Advanced Materials
Unclassified public capability briefKyon's materials work connects the industrial thesis to the physical systems that must survive electromagnetic interference, thermal stress, fragmentation, and forward-deployed abuse. The current posture is R&D-stage survivability material work, domestic material pathway planning, and supply-chain optionality intended to help American hardware programs move again after qualification.
This page frames materials as survivability R&D and supply-chain leverage: RF resistance, blast mitigation, thermal management, and domestic input pathways.
The value is program resilience. Materials work is intended to help hardware survive harder environments while reducing foreign or single-source dependency after controlled validation.
Public copy stays at material class and use-case level. Recipes, validation data, and application-specific performance remain controlled.
Founder-led by a disabled veteran with Native American heritage, with public claims kept R&D-stage, qualification-first, and procurement-readable.
Officially licensed FEL and FFL manufacturer; product programs are presented as R&D or qualification-stage unless separately verified.
Documentation, traceability, controlled intake, and planned partner-review pathways built for prime-contractor review.
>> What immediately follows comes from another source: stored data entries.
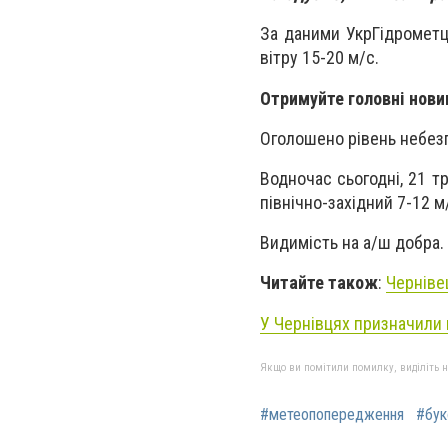
За даними УкрГідрометце
вітру 15-20 м/с.
Отримуйте головні нови
Оголошено рівень небезп
Водночас сьогодні, 21 т
північно-західний 7-12 м
Видимість на а/ш добра.
Читайте також
:
Черніве
У Чернівцях призначили 
Якщо ви помітили помилку, виділіть нео
#метеопопередження
#бук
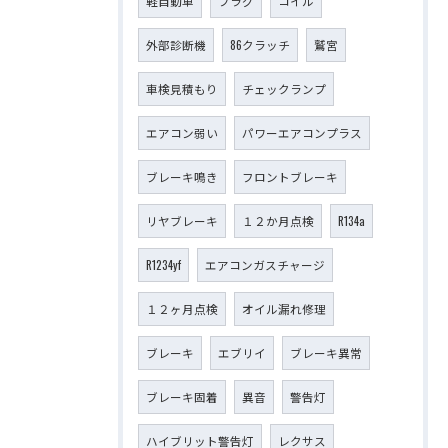
軽自動車
プラグ
コイル
外部診断機
86クラッチ
鷲宮
車検見積もり
チェックランプ
エアコン弱い
パワーエアコンプラス
ブレーキ鳴き
フロントブレーキ
リヤブレーキ
１２か月点検
R134a
R1234yf
エアコンガスチャージ
１２ヶ月点検
オイル漏れ修理
ブレーキ
エブリイ
ブレーキ異常
ブレーキ固着
異音
警告灯
ハイブリット警告灯
レクサス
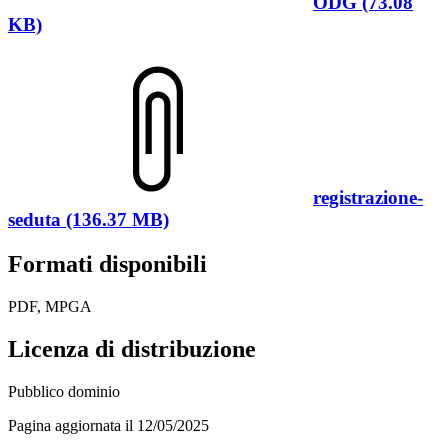
ODG (73.08
KB)
registrazione-
seduta (136.37 MB)
Formati disponibili
PDF, MPGA
Licenza di distribuzione
Pubblico dominio
Pagina aggiornata il 12/05/2025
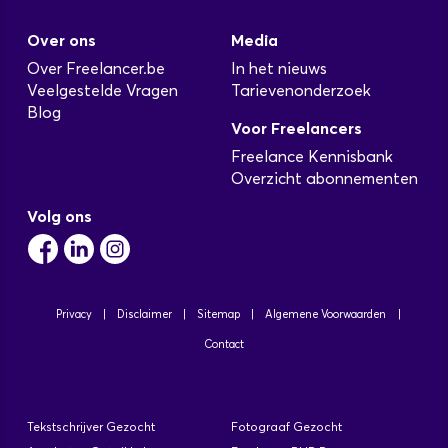
Over ons
Media
Over Freelancer.be
In het nieuws
Veelgestelde Vragen
Tarievenonderzoek
Blog
Voor Freelancers
Freelance Kennisbank
Overzicht abonnementen
Volg ons
Privacy
|
Disclaimer
|
Sitemap
|
Algemene Voorwaarden
|
Contact
Tekstschrijver Gezocht
Fotograaf Gezocht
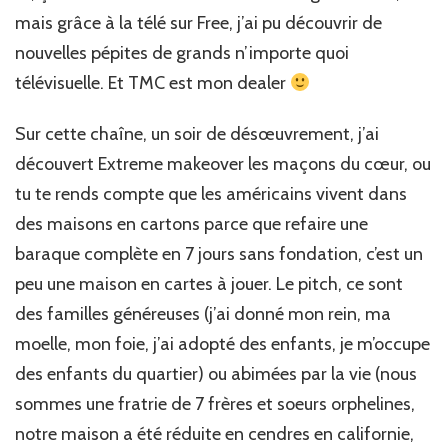
mais grâce à la télé sur Free, j’ai pu découvrir de
nouvelles pépites de grands n’importe quoi
télévisuelle. Et TMC est mon dealer
Sur cette chaîne, un soir de désœuvrement, j’ai
découvert Extreme makeover les maçons du cœur, ou
tu te rends
compte que les américains vivent dans
des maisons en cartons parce que refaire une
baraque complète en 7 jours sans fondation, c’est un
peu une maison en cartes à jouer. Le pitch, ce sont
des familles généreuses (j’ai donné mon rein, ma
moelle, mon foie, j’ai adopté des enfants, je m’occupe
des enfants du quartier) ou abimées par la vie (nous
sommes une fratrie de 7 frères et soeurs orphelines,
notre maison a été réduite en cendres en californie,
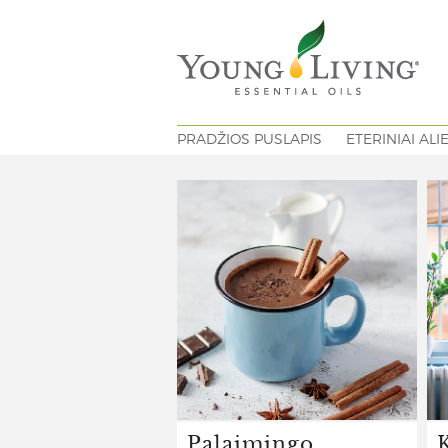
PRADŽIOS PUSLAPIS
ETERINIAI ALI
Palaimingo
Public channels stay unclassified. Sensitive, CUI, export-aware, or procurement-specific discussions route through controlled follow-up.
Advanced Materials
In weapon systems, the goal is improved heat tolerance, dimensional stability, and service-life evidence under sustained use. In defensive infrastructure, the same materials R&D program supports blast-mitigation skins, fragmentation barriers, and hardened enclosure concepts designed around tested load cases rather than generic claims of invulnerability.
The same materials family is intended to support blast-resistant skins for hardened infrastructure — fragmentation walls, command spaces, and ammunition storage areas planned around reducing overpressure and debris exposure while protecting the electronics behind the barrier after qualification.